*WORK TASK*
Identify the lines in the data below that contain "worn" and give only how many there are.

DATA FOR THE TASK Block Start

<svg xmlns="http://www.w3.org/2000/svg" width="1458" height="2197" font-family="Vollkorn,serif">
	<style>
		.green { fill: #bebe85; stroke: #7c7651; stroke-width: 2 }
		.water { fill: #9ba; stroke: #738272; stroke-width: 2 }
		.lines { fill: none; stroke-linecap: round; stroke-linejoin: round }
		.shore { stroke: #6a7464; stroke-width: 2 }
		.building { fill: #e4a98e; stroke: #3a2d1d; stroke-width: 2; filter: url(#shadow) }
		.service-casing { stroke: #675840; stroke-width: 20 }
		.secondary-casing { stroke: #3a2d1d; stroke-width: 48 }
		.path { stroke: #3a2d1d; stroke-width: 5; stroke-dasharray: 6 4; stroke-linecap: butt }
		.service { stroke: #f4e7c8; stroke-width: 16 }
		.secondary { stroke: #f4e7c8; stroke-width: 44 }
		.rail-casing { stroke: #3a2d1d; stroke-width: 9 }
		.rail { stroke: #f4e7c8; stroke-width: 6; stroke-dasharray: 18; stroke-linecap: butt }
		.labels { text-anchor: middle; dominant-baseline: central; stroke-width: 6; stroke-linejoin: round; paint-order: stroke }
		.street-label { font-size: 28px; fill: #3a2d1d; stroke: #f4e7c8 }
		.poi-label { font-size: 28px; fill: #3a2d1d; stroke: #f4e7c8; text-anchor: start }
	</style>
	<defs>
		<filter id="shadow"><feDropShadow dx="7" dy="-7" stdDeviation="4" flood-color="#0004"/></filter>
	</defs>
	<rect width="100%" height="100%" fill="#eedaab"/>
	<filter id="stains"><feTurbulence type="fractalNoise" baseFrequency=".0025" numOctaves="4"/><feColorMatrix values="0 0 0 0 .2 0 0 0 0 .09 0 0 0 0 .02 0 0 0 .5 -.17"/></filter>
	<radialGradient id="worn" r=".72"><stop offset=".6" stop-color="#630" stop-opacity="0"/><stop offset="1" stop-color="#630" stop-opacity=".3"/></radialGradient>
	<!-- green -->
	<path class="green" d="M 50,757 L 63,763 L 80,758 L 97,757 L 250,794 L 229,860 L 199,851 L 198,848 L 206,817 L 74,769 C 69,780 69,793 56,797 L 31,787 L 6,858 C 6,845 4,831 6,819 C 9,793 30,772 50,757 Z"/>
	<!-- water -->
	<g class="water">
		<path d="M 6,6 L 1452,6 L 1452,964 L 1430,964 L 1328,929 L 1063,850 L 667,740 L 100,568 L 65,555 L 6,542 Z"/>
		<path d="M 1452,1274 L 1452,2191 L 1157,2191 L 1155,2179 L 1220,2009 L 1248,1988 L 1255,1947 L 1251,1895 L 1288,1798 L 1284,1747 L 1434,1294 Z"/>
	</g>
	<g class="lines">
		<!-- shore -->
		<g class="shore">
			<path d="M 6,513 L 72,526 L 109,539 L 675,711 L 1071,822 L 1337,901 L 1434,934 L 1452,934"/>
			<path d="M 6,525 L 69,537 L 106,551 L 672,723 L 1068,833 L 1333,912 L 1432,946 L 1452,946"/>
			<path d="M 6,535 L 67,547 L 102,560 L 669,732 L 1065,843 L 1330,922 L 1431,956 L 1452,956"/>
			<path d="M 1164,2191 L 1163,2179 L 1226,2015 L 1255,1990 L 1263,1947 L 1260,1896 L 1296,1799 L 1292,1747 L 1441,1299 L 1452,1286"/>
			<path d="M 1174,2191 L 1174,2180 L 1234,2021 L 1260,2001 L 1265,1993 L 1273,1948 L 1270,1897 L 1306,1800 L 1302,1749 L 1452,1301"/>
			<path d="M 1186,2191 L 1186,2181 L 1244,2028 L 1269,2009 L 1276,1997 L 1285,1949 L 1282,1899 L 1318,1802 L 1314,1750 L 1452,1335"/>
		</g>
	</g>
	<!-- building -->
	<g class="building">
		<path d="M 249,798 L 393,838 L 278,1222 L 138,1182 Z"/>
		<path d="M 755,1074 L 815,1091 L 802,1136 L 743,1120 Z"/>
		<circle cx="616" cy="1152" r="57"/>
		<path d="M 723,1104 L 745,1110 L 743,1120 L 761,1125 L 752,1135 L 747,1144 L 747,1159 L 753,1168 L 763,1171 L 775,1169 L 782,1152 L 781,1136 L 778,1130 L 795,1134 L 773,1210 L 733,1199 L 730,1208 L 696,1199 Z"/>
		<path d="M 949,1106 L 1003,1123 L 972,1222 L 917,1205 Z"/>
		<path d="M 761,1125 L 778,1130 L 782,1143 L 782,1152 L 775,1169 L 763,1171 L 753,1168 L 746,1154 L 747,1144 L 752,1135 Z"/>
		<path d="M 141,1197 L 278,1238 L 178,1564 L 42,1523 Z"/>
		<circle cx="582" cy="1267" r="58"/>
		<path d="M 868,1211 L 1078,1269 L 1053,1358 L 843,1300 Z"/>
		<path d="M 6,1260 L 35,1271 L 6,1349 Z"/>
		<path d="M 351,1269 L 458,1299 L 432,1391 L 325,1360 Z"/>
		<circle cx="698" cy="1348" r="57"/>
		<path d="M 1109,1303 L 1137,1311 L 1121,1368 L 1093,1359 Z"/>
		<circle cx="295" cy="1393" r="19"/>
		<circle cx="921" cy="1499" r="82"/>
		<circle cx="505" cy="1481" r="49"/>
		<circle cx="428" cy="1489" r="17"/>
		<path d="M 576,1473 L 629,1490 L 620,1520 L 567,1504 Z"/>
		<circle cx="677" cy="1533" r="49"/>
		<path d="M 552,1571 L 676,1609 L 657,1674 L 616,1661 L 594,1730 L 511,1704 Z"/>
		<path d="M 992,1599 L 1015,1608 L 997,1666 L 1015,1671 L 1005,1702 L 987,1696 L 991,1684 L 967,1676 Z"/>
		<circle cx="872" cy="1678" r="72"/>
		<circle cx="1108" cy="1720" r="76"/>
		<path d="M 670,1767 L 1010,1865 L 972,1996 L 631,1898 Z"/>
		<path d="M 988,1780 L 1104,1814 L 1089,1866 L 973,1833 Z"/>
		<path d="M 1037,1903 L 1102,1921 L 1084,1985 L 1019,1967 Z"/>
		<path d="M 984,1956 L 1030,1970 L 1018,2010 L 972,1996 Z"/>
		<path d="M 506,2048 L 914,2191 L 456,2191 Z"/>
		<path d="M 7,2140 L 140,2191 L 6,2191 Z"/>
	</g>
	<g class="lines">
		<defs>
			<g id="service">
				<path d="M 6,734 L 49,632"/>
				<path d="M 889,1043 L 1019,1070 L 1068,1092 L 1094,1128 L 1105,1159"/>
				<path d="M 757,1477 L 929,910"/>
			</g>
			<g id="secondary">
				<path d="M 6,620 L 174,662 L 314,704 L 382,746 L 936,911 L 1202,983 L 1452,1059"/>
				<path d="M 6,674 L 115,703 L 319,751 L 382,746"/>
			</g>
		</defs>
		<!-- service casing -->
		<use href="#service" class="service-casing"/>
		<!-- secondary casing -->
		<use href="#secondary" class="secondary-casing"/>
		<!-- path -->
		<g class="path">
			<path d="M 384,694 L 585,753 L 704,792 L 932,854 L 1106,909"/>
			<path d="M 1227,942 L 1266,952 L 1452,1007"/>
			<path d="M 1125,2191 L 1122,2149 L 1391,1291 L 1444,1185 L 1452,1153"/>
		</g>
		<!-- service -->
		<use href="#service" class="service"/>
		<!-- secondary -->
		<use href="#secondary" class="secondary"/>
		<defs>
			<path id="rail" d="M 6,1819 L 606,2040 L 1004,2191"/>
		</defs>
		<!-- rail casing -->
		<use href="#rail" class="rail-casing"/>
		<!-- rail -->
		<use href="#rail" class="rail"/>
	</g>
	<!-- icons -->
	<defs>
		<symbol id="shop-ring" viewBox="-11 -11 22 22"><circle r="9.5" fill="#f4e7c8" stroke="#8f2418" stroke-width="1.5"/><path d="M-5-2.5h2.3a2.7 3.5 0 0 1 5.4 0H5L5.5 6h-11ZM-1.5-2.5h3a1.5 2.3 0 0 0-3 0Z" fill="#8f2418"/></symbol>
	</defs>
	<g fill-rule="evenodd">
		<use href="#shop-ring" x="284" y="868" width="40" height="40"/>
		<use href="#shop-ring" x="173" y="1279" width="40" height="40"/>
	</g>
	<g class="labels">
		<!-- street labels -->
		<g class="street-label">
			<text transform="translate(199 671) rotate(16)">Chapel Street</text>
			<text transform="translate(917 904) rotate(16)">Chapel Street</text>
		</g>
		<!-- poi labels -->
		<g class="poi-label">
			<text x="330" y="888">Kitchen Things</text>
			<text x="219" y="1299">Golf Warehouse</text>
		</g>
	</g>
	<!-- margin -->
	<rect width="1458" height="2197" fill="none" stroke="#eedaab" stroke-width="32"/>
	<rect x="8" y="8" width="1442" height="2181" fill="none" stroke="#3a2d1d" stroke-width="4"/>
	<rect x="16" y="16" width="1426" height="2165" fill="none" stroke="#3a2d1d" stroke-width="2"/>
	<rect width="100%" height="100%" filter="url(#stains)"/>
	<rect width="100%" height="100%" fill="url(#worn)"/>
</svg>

DATA FOR THE TASK Block End

*EXPECTED OUTPUT*
2